Finalmente em torno de 23:00 horas, chegamos a Estação Central da Cidade, centro-ferroviário do Rio Grande do Sul, tão famosa na época, por esse transporte e pelo seu progresso. Antes de sermos despejados para fora do monstro, se ouvia uma gritaria de homens e rapazes. Parecia um bando de malucos. Uns queriam carregar as bagagens para ganhar uns trocados, outros queriam levar as bagagens dos passageiros para seus veículos de aluguel (automóveis, carroças, cavalos = táxi). Todos queriam ganhar seu pão de cada dia.

O José e a Elda moravam na Vila Caramelo, na outra extremidade da cidade, da Estação onde nos encontrávamos. Já existia ônibus urbano, mas não se sabia onde pegar e  provavelmente não existia mais naquele horário. O jovem noivo Dalírio, resolveu fazer charme para a noiva, escolheu um lindo Ford rabo de peixe, que nos conduziu até o Patronato. E para economizar descemos antes do destino final, tendo que caminhar um trecho a pé e carregando nossa bagagem, uns 20 minutos até a casa do José, naquela escuridão e já próximo da meia noite.

Nos dias que passamos em Santa Maria, tivemos oportunidade de ir ao cinema no Patronato, onde rodava um filme sobre terremoto e  fizemos outros passeios.
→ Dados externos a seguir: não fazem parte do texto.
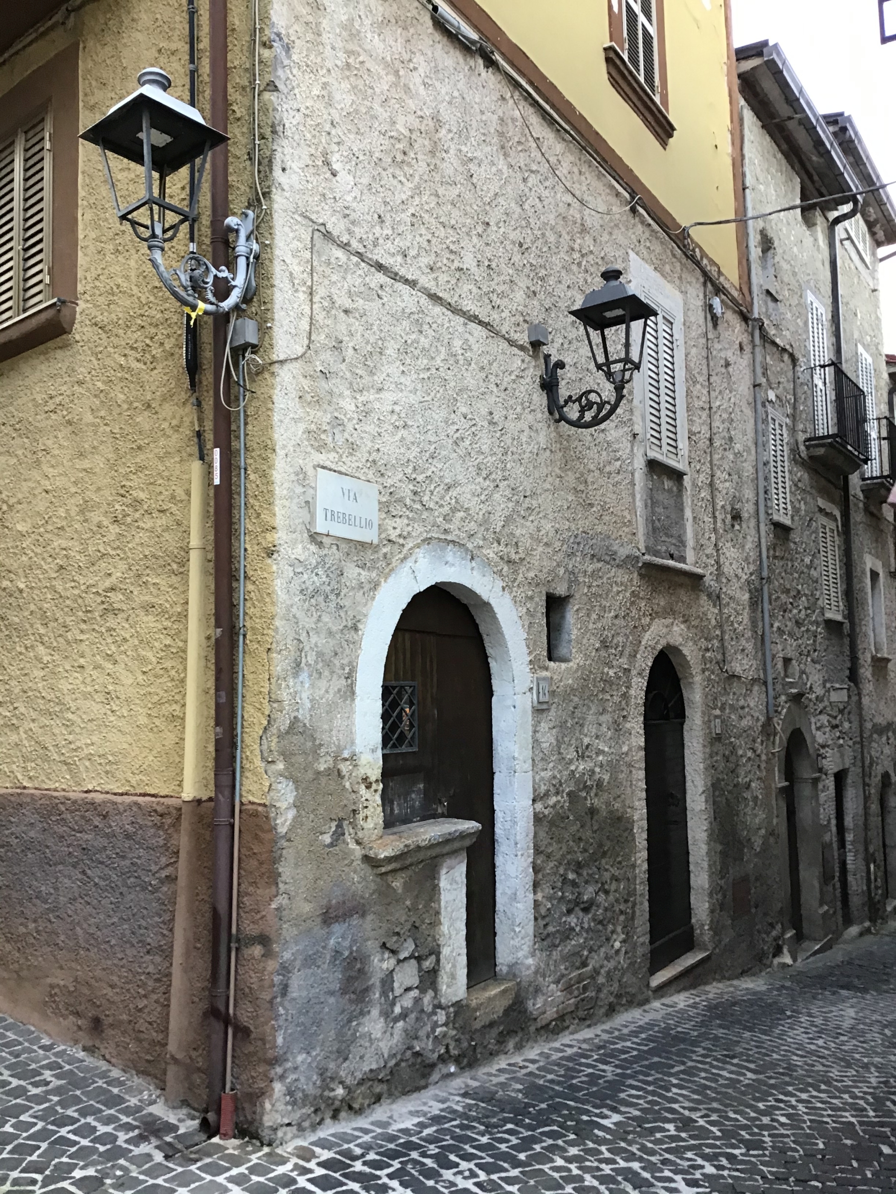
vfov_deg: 58.4
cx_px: 448
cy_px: 597
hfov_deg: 45.4
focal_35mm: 31
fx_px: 1070
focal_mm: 3.3
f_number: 2.4
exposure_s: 1/33
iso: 100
Porém, nosso tio Ernesto Durlo, que morava próximo me adotou: me levava passear pelo centro de Santa Maria, me dava balas, picolé e até sorvete. Eu gostava muito de tomar o ônibus urbano, o Expresso Medianeira, afinal era bem mais confortável do que o trem a vapor.

Da janela da casa do tio Ernesto, à noite eu gostava de ver as propagandas noturnas bem iluminadas, bem visíveis no alto dos edifícios. Chamava-me atenção em especial a do refrigerante Cirilinha, que era o mais saboroso quando criança, tomada geralmente em dia de festa religiosa. Aparecia a garrafa, depois um copo e por último a garrafa enchia o copo.

Depois de vários dias em Santa Maria, retornamos para Jaguari, no mesmo estilo da ida, porém não mais quatro, pois a Inês havia permanecido em Santa Maria. Para não fugir da tradição, nosso pai nos esperava na Estação Ferroviária de Jaguari e com os dois veículos cavalares estacionados  na Associação Rural, no outro lado da cidade, saída para o Marmeleiro e Fontana Freda.